Given records START

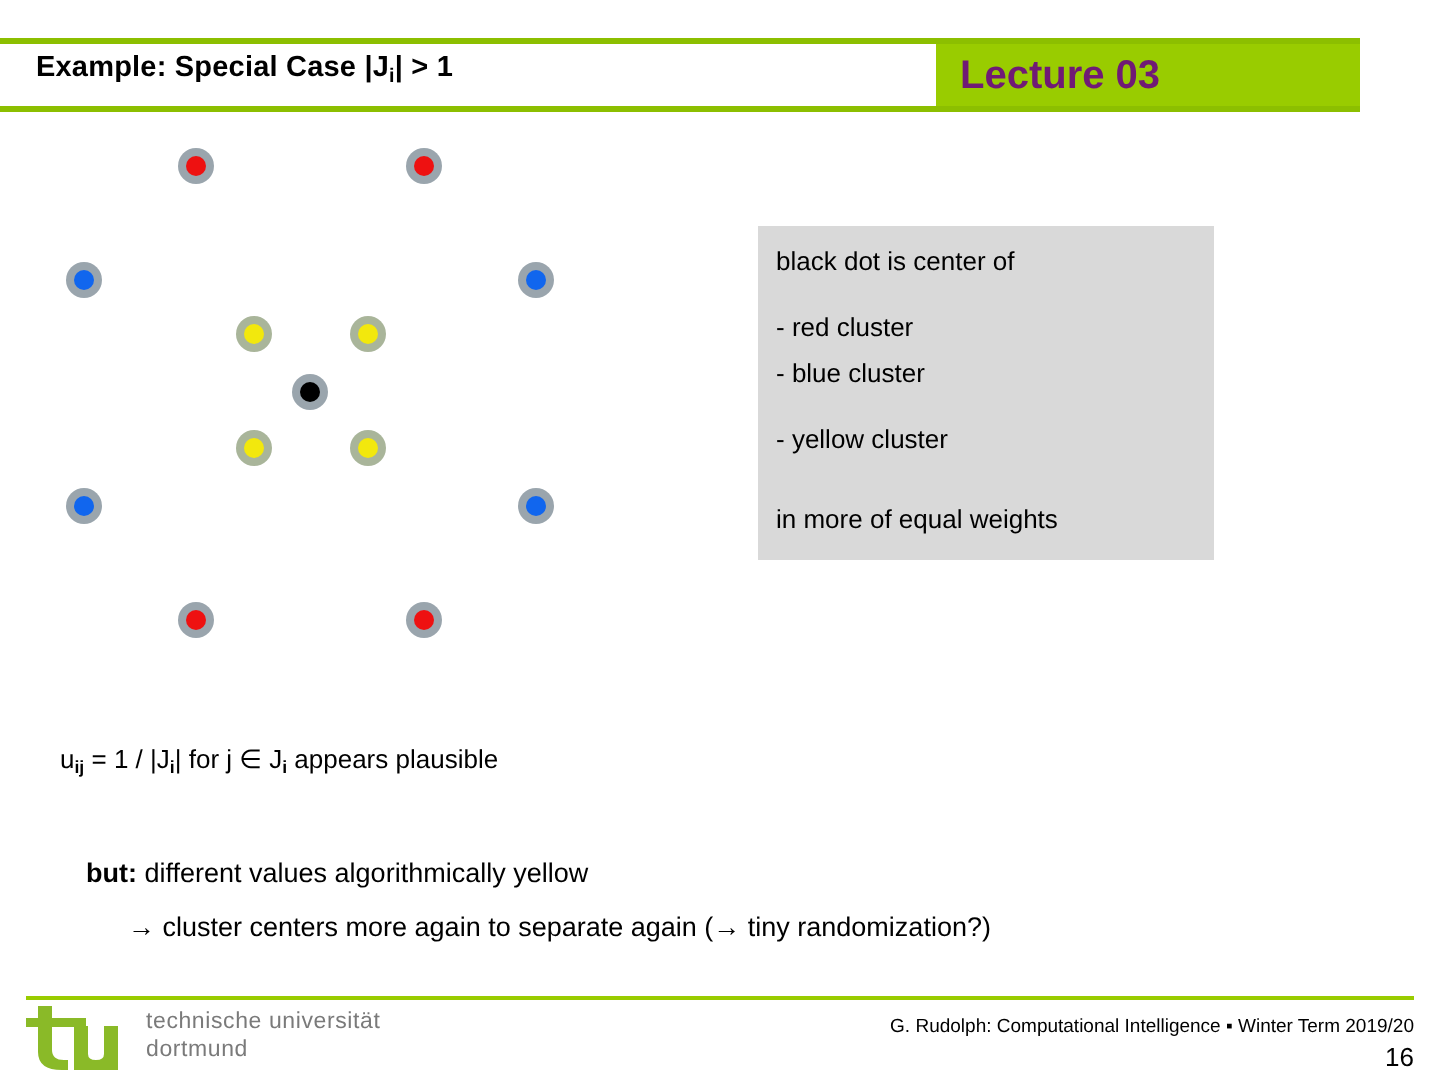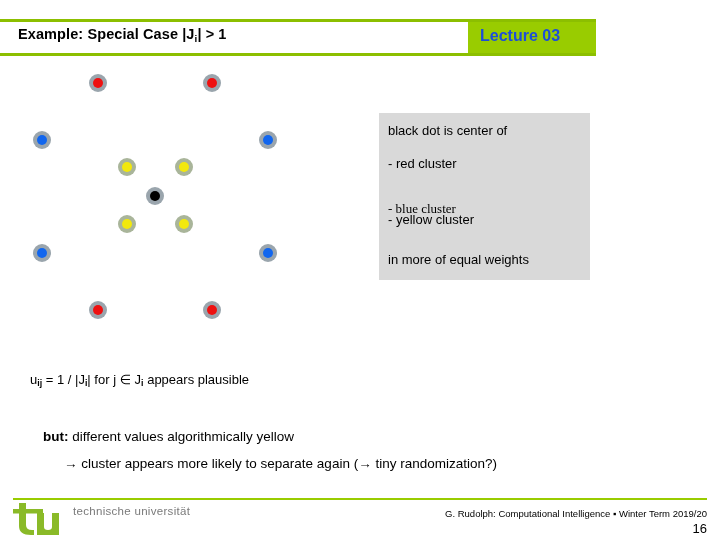"Example: Special Case |Ji| >" #header { width: 596px -> 680px }
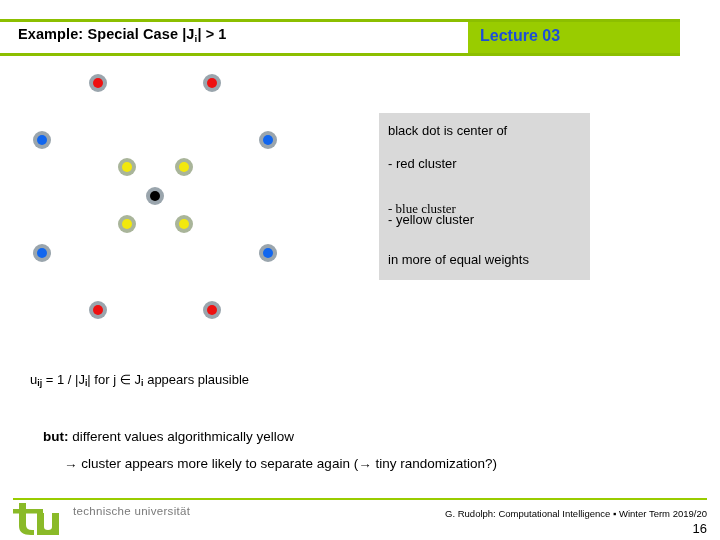"Lecture 03" #lecture-label { color: #1d4ed8 -> #701a75; font-size: 16px -> 20px }
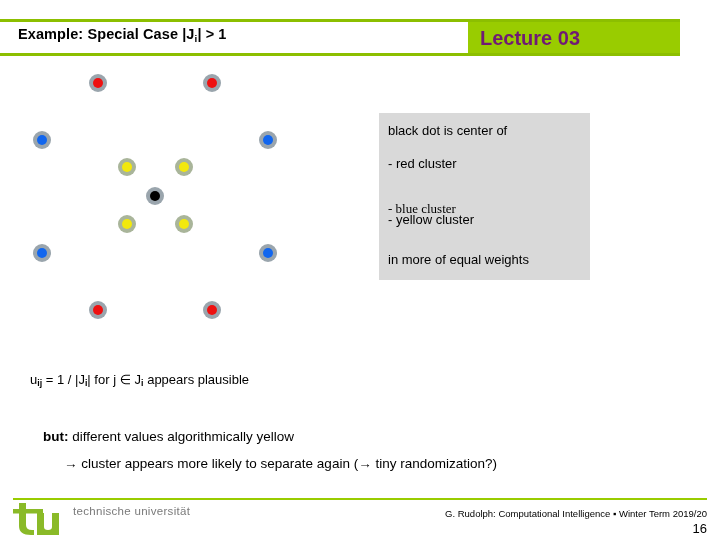"black dot is center of" #callout { width: 211px -> 228px }
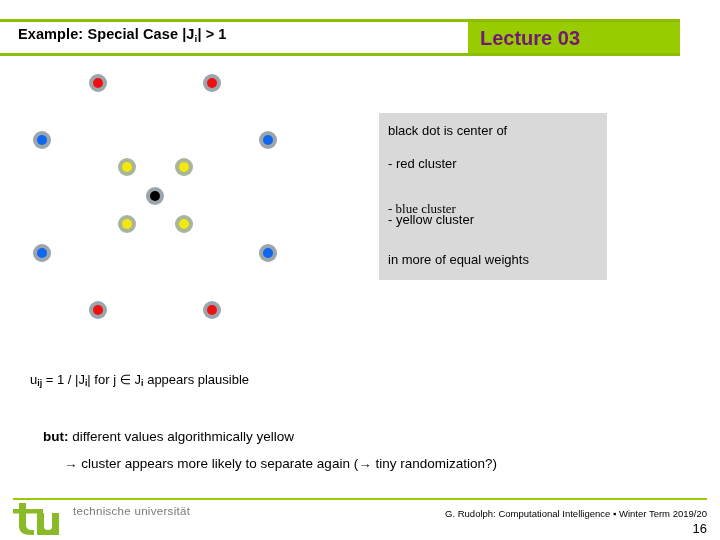"- blue cluster" #callout .line.l2 { font-family: Liberation Serif, serif -> none; top: 88px -> 66px }
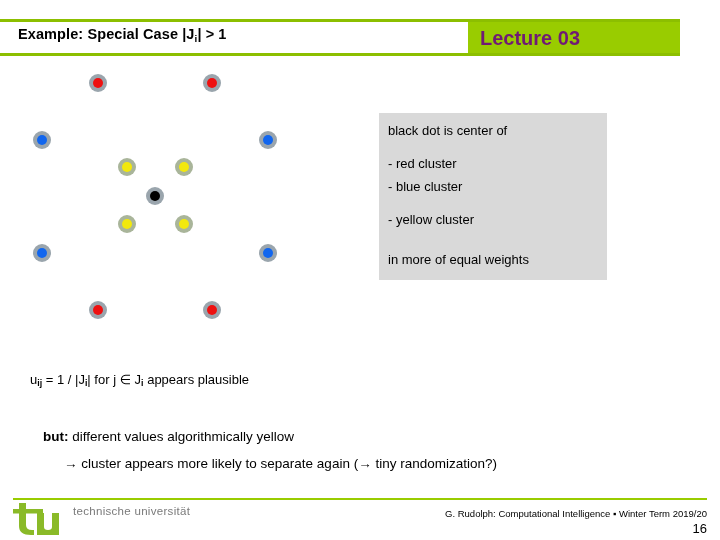"→ cluster appears more likely" div { text: appears more likely -> centers more again }
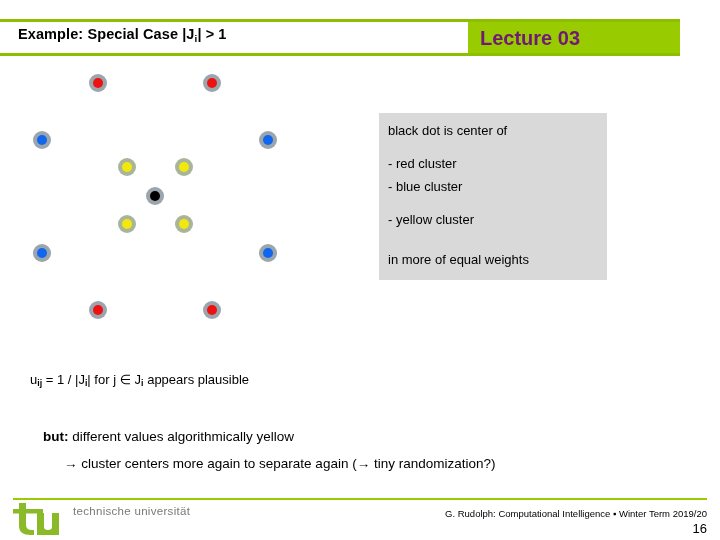"dortmund" div { html: none -> <div>dortmund</div> }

Given records END

* _Problem to work on_
Without the pictures, transcribe exactly the lines above from the one containing "dot is center" through the last.

* _Reply to the exercise_
"black dot is center of" #callout { width: 211px -> 228px }
"- blue cluster" #callout .line.l2 { font-family: Liberation Serif, serif -> none; top: 88px -> 66px }
"→ cluster appears more likely" div { text: appears more likely -> centers more again }
"dortmund" div { html: none -> <div>dortmund</div> }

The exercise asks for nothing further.